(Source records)
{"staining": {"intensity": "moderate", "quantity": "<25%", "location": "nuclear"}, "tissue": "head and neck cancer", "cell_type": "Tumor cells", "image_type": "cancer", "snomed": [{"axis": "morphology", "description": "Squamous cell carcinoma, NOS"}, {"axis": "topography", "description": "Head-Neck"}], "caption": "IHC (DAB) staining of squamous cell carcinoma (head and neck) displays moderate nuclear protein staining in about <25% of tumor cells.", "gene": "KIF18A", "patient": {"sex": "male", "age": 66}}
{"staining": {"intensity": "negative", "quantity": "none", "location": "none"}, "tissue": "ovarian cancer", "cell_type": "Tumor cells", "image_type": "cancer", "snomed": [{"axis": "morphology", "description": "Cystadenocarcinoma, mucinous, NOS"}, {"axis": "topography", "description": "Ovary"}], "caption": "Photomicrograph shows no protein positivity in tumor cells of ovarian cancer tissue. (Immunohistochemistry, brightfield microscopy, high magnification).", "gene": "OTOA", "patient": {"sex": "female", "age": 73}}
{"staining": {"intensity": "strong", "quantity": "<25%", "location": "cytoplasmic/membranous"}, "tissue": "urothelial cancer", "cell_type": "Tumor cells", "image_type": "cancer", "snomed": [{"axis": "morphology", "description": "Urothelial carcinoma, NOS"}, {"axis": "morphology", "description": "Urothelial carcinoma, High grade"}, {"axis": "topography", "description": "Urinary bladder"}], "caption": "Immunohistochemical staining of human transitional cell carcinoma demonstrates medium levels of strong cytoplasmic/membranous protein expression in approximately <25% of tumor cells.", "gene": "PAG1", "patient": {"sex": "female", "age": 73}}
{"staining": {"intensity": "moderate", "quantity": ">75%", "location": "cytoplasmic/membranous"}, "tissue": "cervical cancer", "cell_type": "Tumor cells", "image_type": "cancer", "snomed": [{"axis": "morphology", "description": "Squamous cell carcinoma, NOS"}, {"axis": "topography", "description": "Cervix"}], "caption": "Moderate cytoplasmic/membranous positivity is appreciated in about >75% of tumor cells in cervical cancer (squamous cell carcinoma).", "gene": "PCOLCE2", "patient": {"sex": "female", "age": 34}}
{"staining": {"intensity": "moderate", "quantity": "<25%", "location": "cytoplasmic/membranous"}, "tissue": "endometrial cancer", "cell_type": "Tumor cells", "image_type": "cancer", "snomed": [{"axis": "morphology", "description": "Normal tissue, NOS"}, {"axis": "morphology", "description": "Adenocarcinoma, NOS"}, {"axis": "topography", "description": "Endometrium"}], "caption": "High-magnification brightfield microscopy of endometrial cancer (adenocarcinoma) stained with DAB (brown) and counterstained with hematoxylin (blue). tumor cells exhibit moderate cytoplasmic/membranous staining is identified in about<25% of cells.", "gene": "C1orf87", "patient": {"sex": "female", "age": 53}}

* [TASK DESCRIPTION]:
Every record here must be output exactly, word for word.

* [RESULT BELOW]:
{"staining": {"intensity": "moderate", "quantity": "<25%", "location": "nuclear"}, "tissue": "head and neck cancer", "cell_type": "Tumor cells", "image_type": "cancer", "snomed": [{"axis": "morphology", "description": "Squamous cell carcinoma, NOS"}, {"axis": "topography", "description": "Head-Neck"}], "caption": "IHC (DAB) staining of squamous cell carcinoma (head and neck) displays moderate nuclear protein staining in about <25% of tumor cells.", "gene": "KIF18A", "patient": {"sex": "male", "age": 66}}
{"staining": {"intensity": "negative", "quantity": "none", "location": "none"}, "tissue": "ovarian cancer", "cell_type": "Tumor cells", "image_type": "cancer", "snomed": [{"axis": "morphology", "description": "Cystadenocarcinoma, mucinous, NOS"}, {"axis": "topography", "description": "Ovary"}], "caption": "Photomicrograph shows no protein positivity in tumor cells of ovarian cancer tissue. (Immunohistochemistry, brightfield microscopy, high magnification).", "gene": "OTOA", "patient": {"sex": "female", "age": 73}}
{"staining": {"intensity": "strong", "quantity": "<25%", "location": "cytoplasmic/membranous"}, "tissue": "urothelial cancer", "cell_type": "Tumor cells", "image_type": "cancer", "snomed": [{"axis": "morphology", "description": "Urothelial carcinoma, NOS"}, {"axis": "morphology", "description": "Urothelial carcinoma, High grade"}, {"axis": "topography", "description": "Urinary bladder"}], "caption": "Immunohistochemical staining of human transitional cell carcinoma demonstrates medium levels of strong cytoplasmic/membranous protein expression in approximately <25% of tumor cells.", "gene": "PAG1", "patient": {"sex": "female", "age": 73}}
{"staining": {"intensity": "moderate", "quantity": ">75%", "location": "cytoplasmic/membranous"}, "tissue": "cervical cancer", "cell_type": "Tumor cells", "image_type": "cancer", "snomed": [{"axis": "morphology", "description": "Squamous cell carcinoma, NOS"}, {"axis": "topography", "description": "Cervix"}], "caption": "Moderate cytoplasmic/membranous positivity is appreciated in about >75% of tumor cells in cervical cancer (squamous cell carcinoma).", "gene": "PCOLCE2", "patient": {"sex": "female", "age": 34}}
{"staining": {"intensity": "moderate", "quantity": "<25%", "location": "cytoplasmic/membranous"}, "tissue": "endometrial cancer", "cell_type": "Tumor cells", "image_type": "cancer", "snomed": [{"axis": "morphology", "description": "Normal tissue, NOS"}, {"axis": "morphology", "description": "Adenocarcinoma, NOS"}, {"axis": "topography", "description": "Endometrium"}], "caption": "High-magnification brightfield microscopy of endometrial cancer (adenocarcinoma) stained with DAB (brown) and counterstained with hematoxylin (blue). tumor cells exhibit moderate cytoplasmic/membranous staining is identified in about<25% of cells.", "gene": "C1orf87", "patient": {"sex": "female", "age": 53}}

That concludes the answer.